(Data entries)

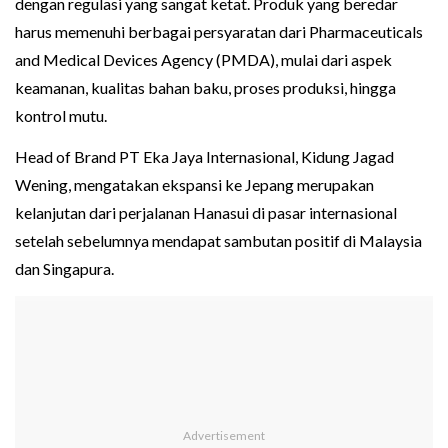
dengan regulasi yang sangat ketat. Produk yang beredar
harus memenuhi berbagai persyaratan dari Pharmaceuticals
and Medical Devices Agency (PMDA), mulai dari aspek
keamanan, kualitas bahan baku, proses produksi, hingga
kontrol mutu.
Head of Brand PT Eka Jaya Internasional, Kidung Jagad
Wening, mengatakan ekspansi ke Jepang merupakan
kelanjutan dari perjalanan Hanasui di pasar internasional
setelah sebelumnya mendapat sambutan positif di Malaysia
dan Singapura.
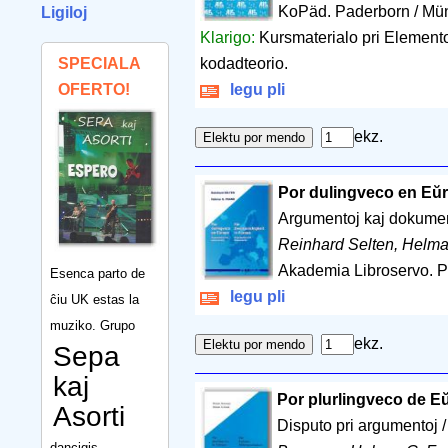
KoPäd. Paderborn / Mü
Ligiloj
Klarigo:
Kursmaterialo pri Elemento
SPECIALA
kodadteorio.
OFERTO!
legu pli
ekz.
Por dulingveco en Eŭr
Argumentoj kaj dokume
Reinhard Selten, Helma
Akademia Libroservo. 
Esenca parto de
legu pli
ĉiu UK estas la
muziko. Grupo
ekz.
Sepa
kaj
Por plurlingveco de E
Asorti
Disputo pri argumentoj 
dancigis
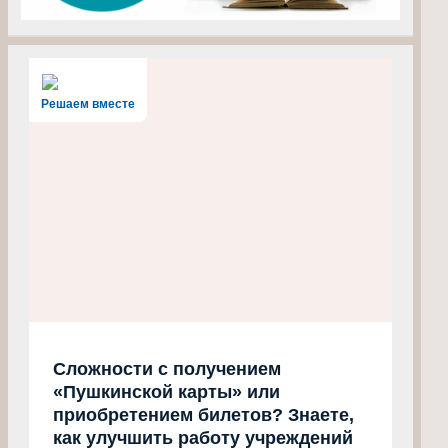
Решаем вместе
Сложности с получением
«Пушкинской карты» или
приобретением билетов? Знаете,
как улучшить работу учреждений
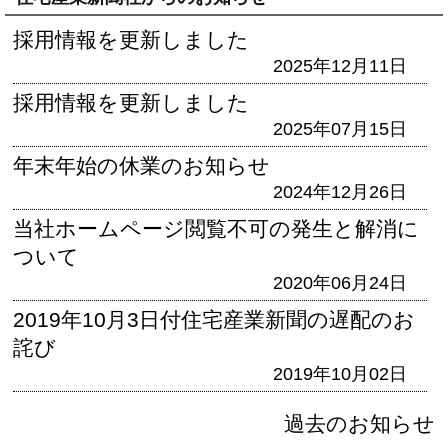
採用情報を更新しました
2025年12月11日
採用情報を更新しました
2025年07月15日
年末年始の休業のお知らせ
2024年12月26日
当社ホームページ閲覧不可の発生と解消に
ついて
2020年06月24日
2019年10月3日付住宅産業新聞の遅配のお
詫び
2019年10月02日
過去のお知らせ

* _The task_
All entries must be written out again exactly as given, with no pictures in the copy.

* _Exercise answer_
dengan regulasi yang sangat ketat. Produk yang beredar
harus memenuhi berbagai persyaratan dari Pharmaceuticals
and Medical Devices Agency (PMDA), mulai dari aspek
keamanan, kualitas bahan baku, proses produksi, hingga
kontrol mutu.
Head of Brand PT Eka Jaya Internasional, Kidung Jagad
Wening, mengatakan ekspansi ke Jepang merupakan
kelanjutan dari perjalanan Hanasui di pasar internasional
setelah sebelumnya mendapat sambutan positif di Malaysia
dan Singapura.
KoPäd. Paderborn / Mü
Ligiloj
Klarigo:
Kursmaterialo pri Elemento
SPECIALA
kodadteorio.
OFERTO!
legu pli
ekz.
Por dulingveco en Eŭr
Argumentoj kaj dokume
Reinhard Selten, Helma
Akademia Libroservo. 
Esenca parto de
legu pli
ĉiu UK estas la
muziko. Grupo
ekz.
Sepa
kaj
Por plurlingveco de E
Asorti
Disputo pri argumentoj 
dancigis
Решаем вместе
Сложности с получением
«Пушкинской карты» или
приобретением билетов? Знаете,
как улучшить работу учреждений
採用情報を更新しました
2025年12月11日
採用情報を更新しました
2025年07月15日
年末年始の休業のお知らせ
2024年12月26日
当社ホームページ閲覧不可の発生と解消に
ついて
2020年06月24日
2019年10月3日付住宅産業新聞の遅配のお
詫び
2019年10月02日
過去のお知らせ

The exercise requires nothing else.